(DOCUMENT TEXT Opens)

Recently, neoconservative media reporting, as well as Commonwealth initiatives, such as the Draft Australian Curriculum for English (Australian Curriculum, Assessment and Reporting Authority (2010). Australian curriculum. Retrieved September 29, 2010, from http://www.acara.edu.au/curriculum.html), has resurrected pedagogical battles surrounding the teaching and learning of literacy. Influenced by the increasing popularity of national standardized testing, public debate about literacy for Australian classrooms has focussed on comparing academic results across schools to alleviate a ‘crisis’ in student achievement. Despite a complex new millennium characterized by multiliteracies (The New London Group, Multiliteracies: Literacy learning and the design of social futures, 2000), neoconservative perspectives have encouraged a reductionist approach to literacy teacher education that emphasizes teaching reading through phonics. As a teacher educator concerned by pressures to normalize the teaching and learning of literacy, I draw on qualitative research to reflect on pedagogy for engaging with literacy in ways that promote critical enquiry and social justice (see Giroux, The terror of neoliberalism: Authoritarianism and the eclipse of Democracy, 2004)

(DOCUMENT TEXT Closes)
(AVAILABLE DATA Opens)

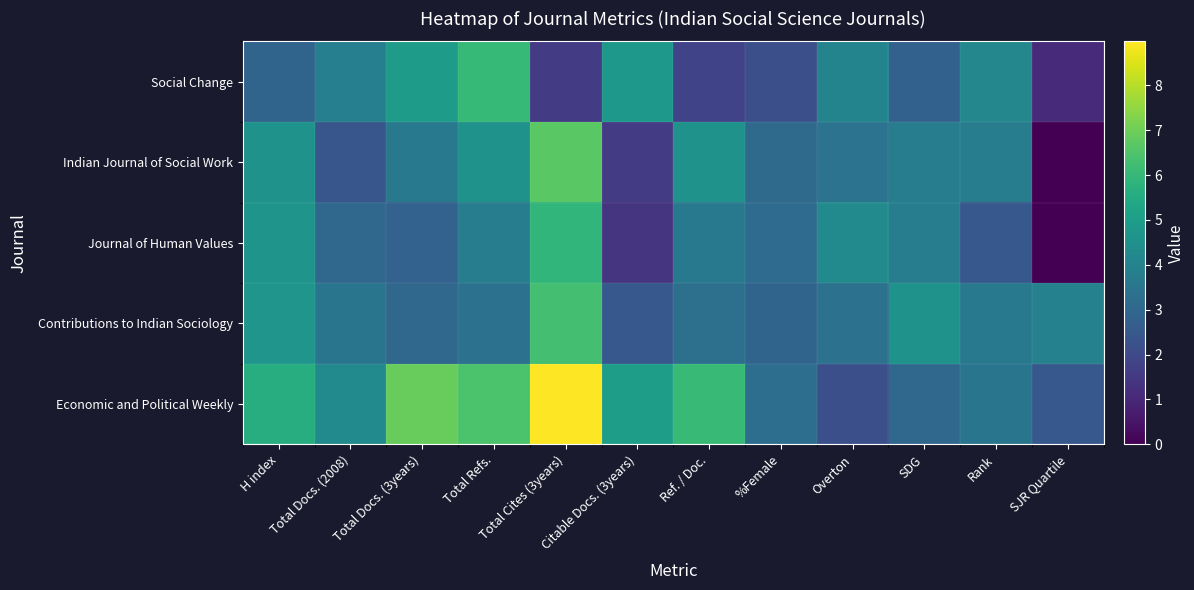

Reading right to left, extract all data points from this chart.

Economic and Political Weekly: SJR Quartile=2.5	Rank=3.5	SDG=3.0	Overton=2.2	%Female=3.3	Ref. / Doc.=6.0	Citable Docs. (3years)=5.0	Total Cites (3years)=9.0	Total Refs.=6.4	Total Docs. (3years)=6.9	Total Docs. (2008)=4.3	H index=5.6
Contributions to Indian Sociology: SJR Quartile=3.9	Rank=3.6	SDG=4.6	Overton=3.4	%Female=2.9	Ref. / Doc.=3.3	Citable Docs. (3years)=2.5	Total Cites (3years)=6.3	Total Refs.=3.4	Total Docs. (3years)=3.0	Total Docs. (2008)=3.5	H index=4.7
Journal of Human Values: SJR Quartile=0.0	Rank=2.5	SDG=3.8	Overton=4.2	%Female=3.1	Ref. / Doc.=3.6	Citable Docs. (3years)=1.4	Total Cites (3years)=5.9	Total Refs.=3.8	Total Docs. (3years)=2.8	Total Docs. (2008)=3.0	H index=4.7
Indian Journal of Social Work: SJR Quartile=0.0	Rank=3.8	SDG=3.8	Overton=3.4	%Female=3.1	Ref. / Doc.=4.6	Citable Docs. (3years)=1.6	Total Cites (3years)=6.7	Total Refs.=4.6	Total Docs. (3years)=3.6	Total Docs. (2008)=2.4	H index=4.6
Social Change: SJR Quartile=1.1	Rank=4.2	SDG=2.8	Overton=4.1	%Female=2.2	Ref. / Doc.=1.8	Citable Docs. (3years)=4.8	Total Cites (3years)=1.6	Total Refs.=6.0	Total Docs. (3years)=4.9	Total Docs. (2008)=3.9	H index=2.9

(AVAILABLE DATA Closes)

- ACTIVITY 1: From the passage on literacy teaching, list the titles of all the works cited in parentheses.
- ACTIVITY 2:
Answer these questions from the passage on literacy teaching:
(a) What has public debate about literacy for Australian classrooms focused on?
(b) What do neoconservative perspectives emphasize in literacy teacher education?
(c) What kind of research does the writer draw on?

- EXPECTED OUTPUT 1:
- Australian curriculum
- Multiliteracies: Literacy learning and the design of social futures
- The terror of neoliberalism: Authoritarianism and the eclipse of Democracy

- EXPECTED OUTPUT 2:
(a) Comparing academic results across schools to alleviate a "crisis" in student achievement.
(b) Teaching reading through phonics.
(c) Qualitative research.